Глеб Алексеев - Мария Гамильтон
С тем старательно-жестоким интересом к факту, какой заставляя Ивана четвертого выбрасывать из окна кошек, а его самого рвать зубы, Пётр продолжал допрос:
— А давно ли состоишь в блуде?
— Третий год, государь, пребываю в любовном альянсе.
Пётр с удивлением поднял голову, подошёл к ней, огромными своими, как кузнечные щипцы, руками взял Марию за плечи, подвёл к окну, стал обглядывать её с таким сосредоточенным вниманием, с каким обглядывал говорящую куклу в Амстердаме.
Она отвечала фразой из книги, какую привёз он в Питербурх, чтоб завести тонкое обращение в народе, и о какой сам только что говорил. С отчаяния она начинала игру, предвидеть которую он не мог, особенно теперь, когда, перегорев хозяйским гневом, он становился следователем самого страшного преступления — непокорства царской воле, какая одна умела знать, в чём состоит счастье отдельного человека и народа.

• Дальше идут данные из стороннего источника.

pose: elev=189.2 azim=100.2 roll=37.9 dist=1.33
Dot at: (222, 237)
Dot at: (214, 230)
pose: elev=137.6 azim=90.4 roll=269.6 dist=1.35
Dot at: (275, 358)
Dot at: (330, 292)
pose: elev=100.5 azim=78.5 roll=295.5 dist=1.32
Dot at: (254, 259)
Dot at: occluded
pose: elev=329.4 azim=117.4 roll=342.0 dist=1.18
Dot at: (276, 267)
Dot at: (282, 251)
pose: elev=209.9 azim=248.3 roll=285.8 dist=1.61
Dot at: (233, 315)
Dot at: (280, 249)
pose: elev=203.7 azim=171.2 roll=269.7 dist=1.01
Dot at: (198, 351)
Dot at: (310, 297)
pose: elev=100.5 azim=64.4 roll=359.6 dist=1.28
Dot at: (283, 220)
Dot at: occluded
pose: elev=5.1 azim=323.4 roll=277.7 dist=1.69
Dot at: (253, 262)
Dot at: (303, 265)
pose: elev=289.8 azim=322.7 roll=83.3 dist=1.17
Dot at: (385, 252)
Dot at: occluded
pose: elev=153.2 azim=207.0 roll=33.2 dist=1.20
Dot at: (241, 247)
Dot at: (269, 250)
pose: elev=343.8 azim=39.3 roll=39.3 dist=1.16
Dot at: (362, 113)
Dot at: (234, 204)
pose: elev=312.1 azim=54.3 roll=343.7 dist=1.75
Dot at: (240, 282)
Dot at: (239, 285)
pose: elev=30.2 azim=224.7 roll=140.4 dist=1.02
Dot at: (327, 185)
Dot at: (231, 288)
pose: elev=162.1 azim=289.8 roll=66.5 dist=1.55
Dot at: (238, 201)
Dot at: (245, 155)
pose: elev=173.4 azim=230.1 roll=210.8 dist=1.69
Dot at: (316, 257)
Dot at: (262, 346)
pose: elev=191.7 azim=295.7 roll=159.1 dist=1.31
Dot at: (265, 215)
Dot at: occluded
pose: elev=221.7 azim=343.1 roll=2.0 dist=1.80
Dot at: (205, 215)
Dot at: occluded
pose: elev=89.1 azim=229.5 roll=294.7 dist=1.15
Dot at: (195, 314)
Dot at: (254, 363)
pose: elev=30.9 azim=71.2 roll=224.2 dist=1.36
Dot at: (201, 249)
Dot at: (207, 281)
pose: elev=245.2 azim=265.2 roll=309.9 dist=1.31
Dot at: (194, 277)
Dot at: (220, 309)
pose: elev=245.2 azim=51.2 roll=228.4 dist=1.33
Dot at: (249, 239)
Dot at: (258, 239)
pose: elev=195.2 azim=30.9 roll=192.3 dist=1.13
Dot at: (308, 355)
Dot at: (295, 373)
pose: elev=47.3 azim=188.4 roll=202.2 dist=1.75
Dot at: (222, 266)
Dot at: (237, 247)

С покорством неживой куклы влачась к окну, Гамильтон смотрела через плечо царя. Повлекшись за блестящим её, чуточку сумасшедшим взглядом, Пётр увидел, что глаза её остановились на Орлове, который, поднявшись с колен, вжался в выступ печи, откуда в скупом блеске расцвета чернел тёмно-зелёный его мундир. Эти глаза любили ничтожество, вжавшееся в печь, ничтожество, со страху готовое отказаться от всего на свете, даже от нечеловеческого блеска прекраснейших глаз, вырывающих душу как зуб.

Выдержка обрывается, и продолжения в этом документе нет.